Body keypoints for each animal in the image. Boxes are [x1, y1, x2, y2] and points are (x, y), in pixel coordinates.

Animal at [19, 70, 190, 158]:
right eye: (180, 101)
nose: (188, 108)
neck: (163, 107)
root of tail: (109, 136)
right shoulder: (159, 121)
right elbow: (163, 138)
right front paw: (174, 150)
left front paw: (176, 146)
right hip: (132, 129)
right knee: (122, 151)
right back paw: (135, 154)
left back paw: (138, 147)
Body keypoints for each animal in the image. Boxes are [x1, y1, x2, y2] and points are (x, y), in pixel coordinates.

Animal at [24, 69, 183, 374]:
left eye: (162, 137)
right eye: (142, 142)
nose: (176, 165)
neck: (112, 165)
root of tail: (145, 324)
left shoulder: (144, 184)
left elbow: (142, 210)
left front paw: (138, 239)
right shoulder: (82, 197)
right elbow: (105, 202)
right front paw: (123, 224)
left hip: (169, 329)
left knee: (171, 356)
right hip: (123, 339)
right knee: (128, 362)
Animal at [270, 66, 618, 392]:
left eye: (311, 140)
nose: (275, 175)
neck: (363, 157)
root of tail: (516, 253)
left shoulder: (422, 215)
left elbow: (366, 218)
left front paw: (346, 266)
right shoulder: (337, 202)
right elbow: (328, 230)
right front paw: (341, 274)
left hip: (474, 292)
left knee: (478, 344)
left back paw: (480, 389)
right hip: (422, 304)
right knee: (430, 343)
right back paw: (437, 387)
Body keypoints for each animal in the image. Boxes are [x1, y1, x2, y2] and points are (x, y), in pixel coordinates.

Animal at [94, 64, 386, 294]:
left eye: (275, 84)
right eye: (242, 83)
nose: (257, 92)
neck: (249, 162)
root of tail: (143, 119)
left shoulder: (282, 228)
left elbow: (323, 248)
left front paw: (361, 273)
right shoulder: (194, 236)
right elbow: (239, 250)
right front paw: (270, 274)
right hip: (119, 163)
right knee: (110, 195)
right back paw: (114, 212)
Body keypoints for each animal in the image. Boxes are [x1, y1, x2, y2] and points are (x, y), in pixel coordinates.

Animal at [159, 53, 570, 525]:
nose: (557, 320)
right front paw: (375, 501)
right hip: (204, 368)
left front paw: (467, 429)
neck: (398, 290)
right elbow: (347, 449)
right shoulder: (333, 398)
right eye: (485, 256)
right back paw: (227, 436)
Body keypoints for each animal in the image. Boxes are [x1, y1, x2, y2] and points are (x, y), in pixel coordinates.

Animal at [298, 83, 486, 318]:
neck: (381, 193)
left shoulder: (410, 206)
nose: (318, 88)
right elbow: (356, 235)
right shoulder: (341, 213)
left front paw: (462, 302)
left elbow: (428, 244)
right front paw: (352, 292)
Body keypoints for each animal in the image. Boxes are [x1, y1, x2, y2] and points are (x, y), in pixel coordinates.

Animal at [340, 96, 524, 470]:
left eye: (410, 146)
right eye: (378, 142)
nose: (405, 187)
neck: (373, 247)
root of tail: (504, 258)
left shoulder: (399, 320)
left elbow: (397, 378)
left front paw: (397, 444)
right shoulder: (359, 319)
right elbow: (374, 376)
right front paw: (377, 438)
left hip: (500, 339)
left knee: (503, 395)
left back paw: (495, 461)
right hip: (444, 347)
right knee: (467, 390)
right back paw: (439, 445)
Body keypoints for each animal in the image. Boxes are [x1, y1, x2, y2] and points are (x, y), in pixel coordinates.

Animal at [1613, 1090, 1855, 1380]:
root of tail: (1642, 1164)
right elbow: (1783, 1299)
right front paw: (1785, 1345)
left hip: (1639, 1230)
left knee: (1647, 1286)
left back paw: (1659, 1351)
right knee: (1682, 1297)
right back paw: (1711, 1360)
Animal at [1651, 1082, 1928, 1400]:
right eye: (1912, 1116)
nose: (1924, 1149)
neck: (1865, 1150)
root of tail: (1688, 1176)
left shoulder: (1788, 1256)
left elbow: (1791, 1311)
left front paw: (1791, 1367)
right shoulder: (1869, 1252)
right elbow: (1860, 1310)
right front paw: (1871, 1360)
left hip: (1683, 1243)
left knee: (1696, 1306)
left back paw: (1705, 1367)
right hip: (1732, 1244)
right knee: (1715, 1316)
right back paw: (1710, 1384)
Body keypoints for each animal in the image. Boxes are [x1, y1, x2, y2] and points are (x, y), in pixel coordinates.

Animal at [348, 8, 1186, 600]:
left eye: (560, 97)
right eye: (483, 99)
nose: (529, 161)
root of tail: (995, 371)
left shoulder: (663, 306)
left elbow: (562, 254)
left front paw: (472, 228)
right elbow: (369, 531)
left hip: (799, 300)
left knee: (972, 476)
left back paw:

------------------------------------------------

■ Exercise brief
Write down again, exactly as given, only the lines above that fall from the line with "right hip: (132, 129)" to the line with "left elbow: (142, 210)", inclusive.

■ Written answer
right hip: (132, 129)
right knee: (122, 151)
right back paw: (135, 154)
left back paw: (138, 147)
Body keypoints for each animal in the image. Boxes are [x1, y1, x2, y2] and points are (x, y), in pixel coordinates.

Animal at [24, 69, 183, 374]:
left eye: (162, 137)
right eye: (142, 142)
nose: (176, 165)
neck: (112, 165)
root of tail: (145, 324)
left shoulder: (144, 184)
left elbow: (142, 210)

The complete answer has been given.